▶ _INSTRUCTIONS FOR THE TASK_
Please write out the full listing beneath this line exactly, skipping its images.

▶ _PROVIDED MATERIAL_
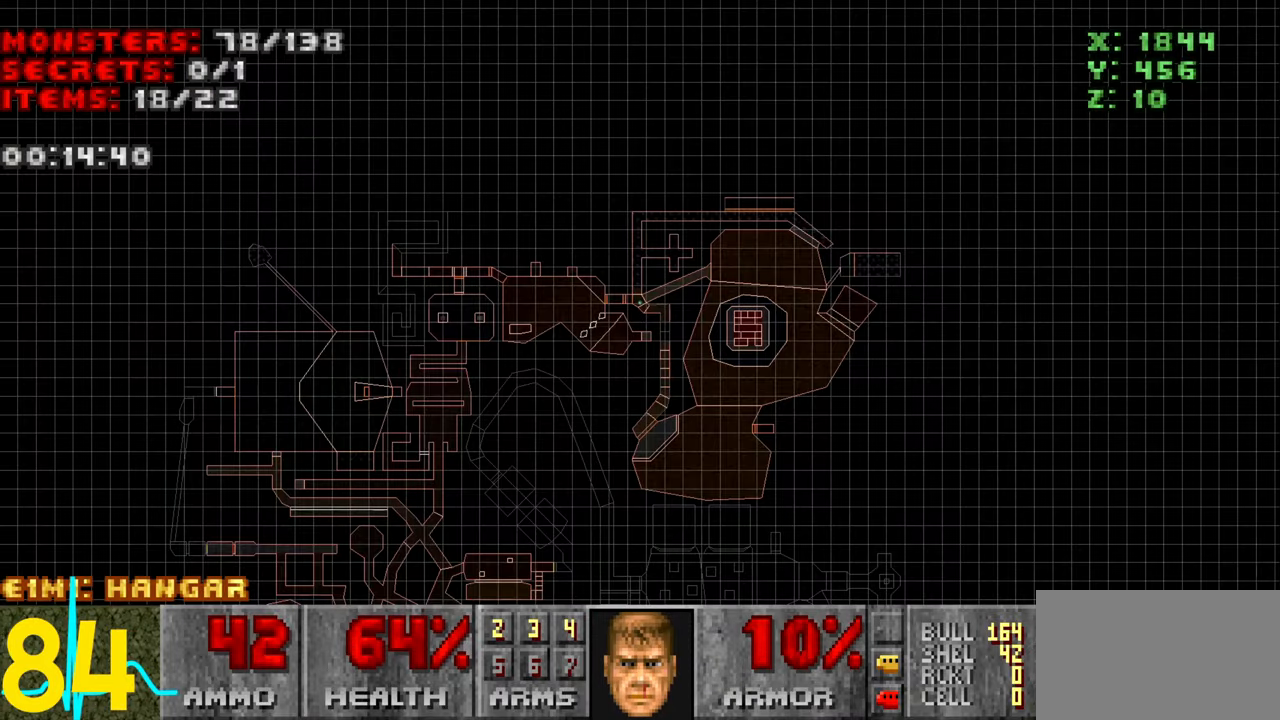
{"keys": [], "mouse": [], "events": []}
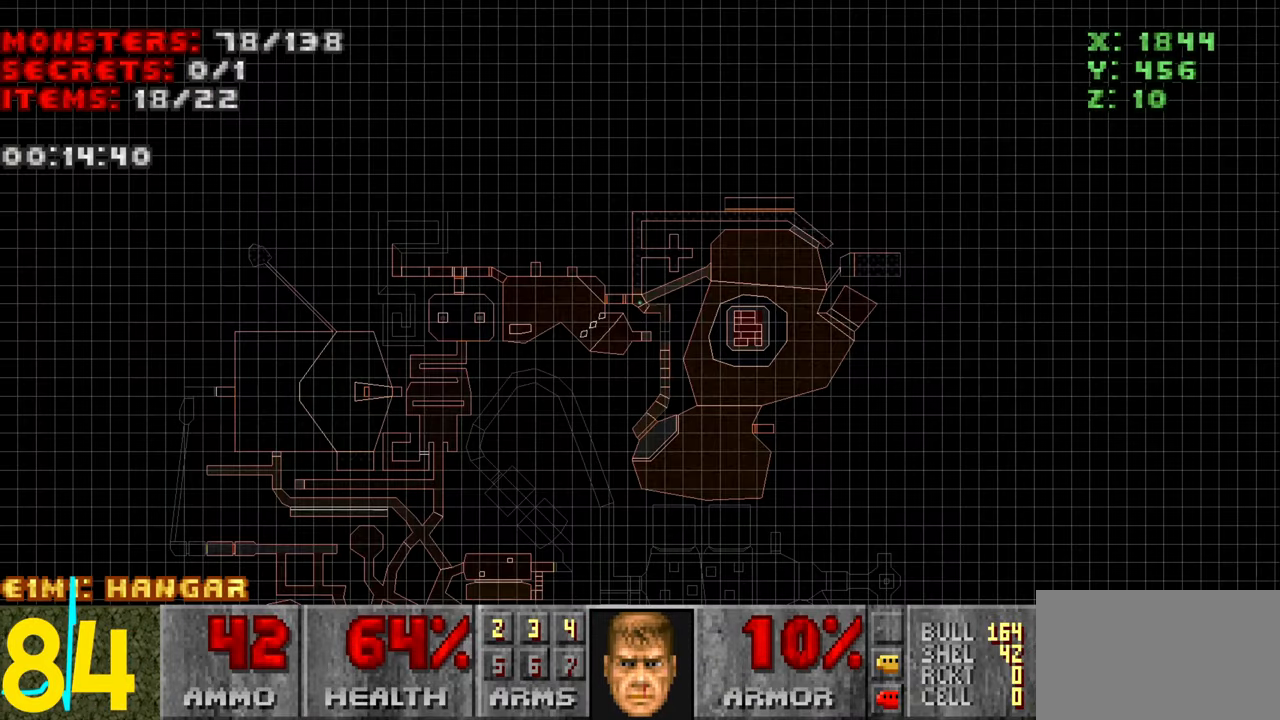
{"keys": [], "mouse": [], "events": [[234, "w", "down"], [317, "w", "up"]]}
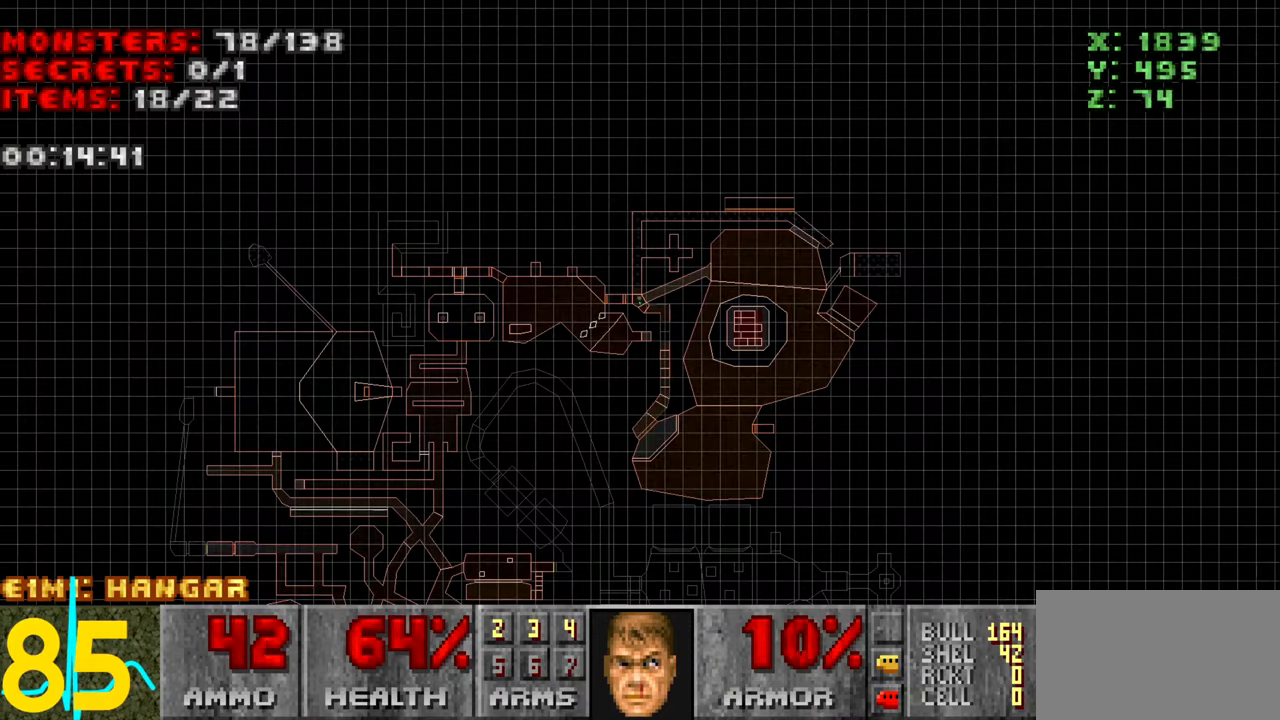
{"keys": ["w"], "mouse": [], "events": [[50, "tab", "down"], [84, "tab", "up"], [434, "w", "down"]]}
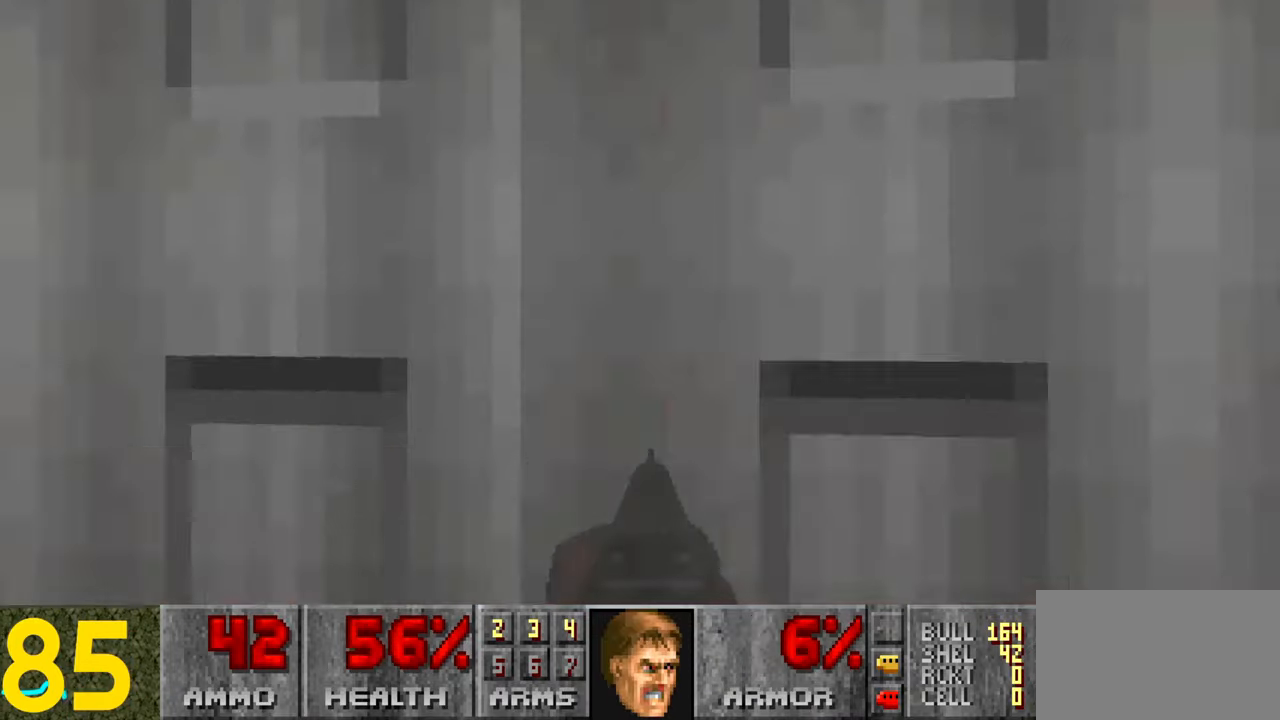
{"keys": ["w"], "mouse": [], "events": [[267, "a", "down"], [300, "a", "up"]]}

▶ _FINAL ANSWER_
{"keys": [], "mouse": [], "events": []}
{"keys": [], "mouse": [], "events": [[234, "w", "down"], [317, "w", "up"]]}
{"keys": ["w"], "mouse": [], "events": [[50, "tab", "down"], [84, "tab", "up"], [434, "w", "down"]]}
{"keys": ["w"], "mouse": [], "events": [[267, "a", "down"], [300, "a", "up"]]}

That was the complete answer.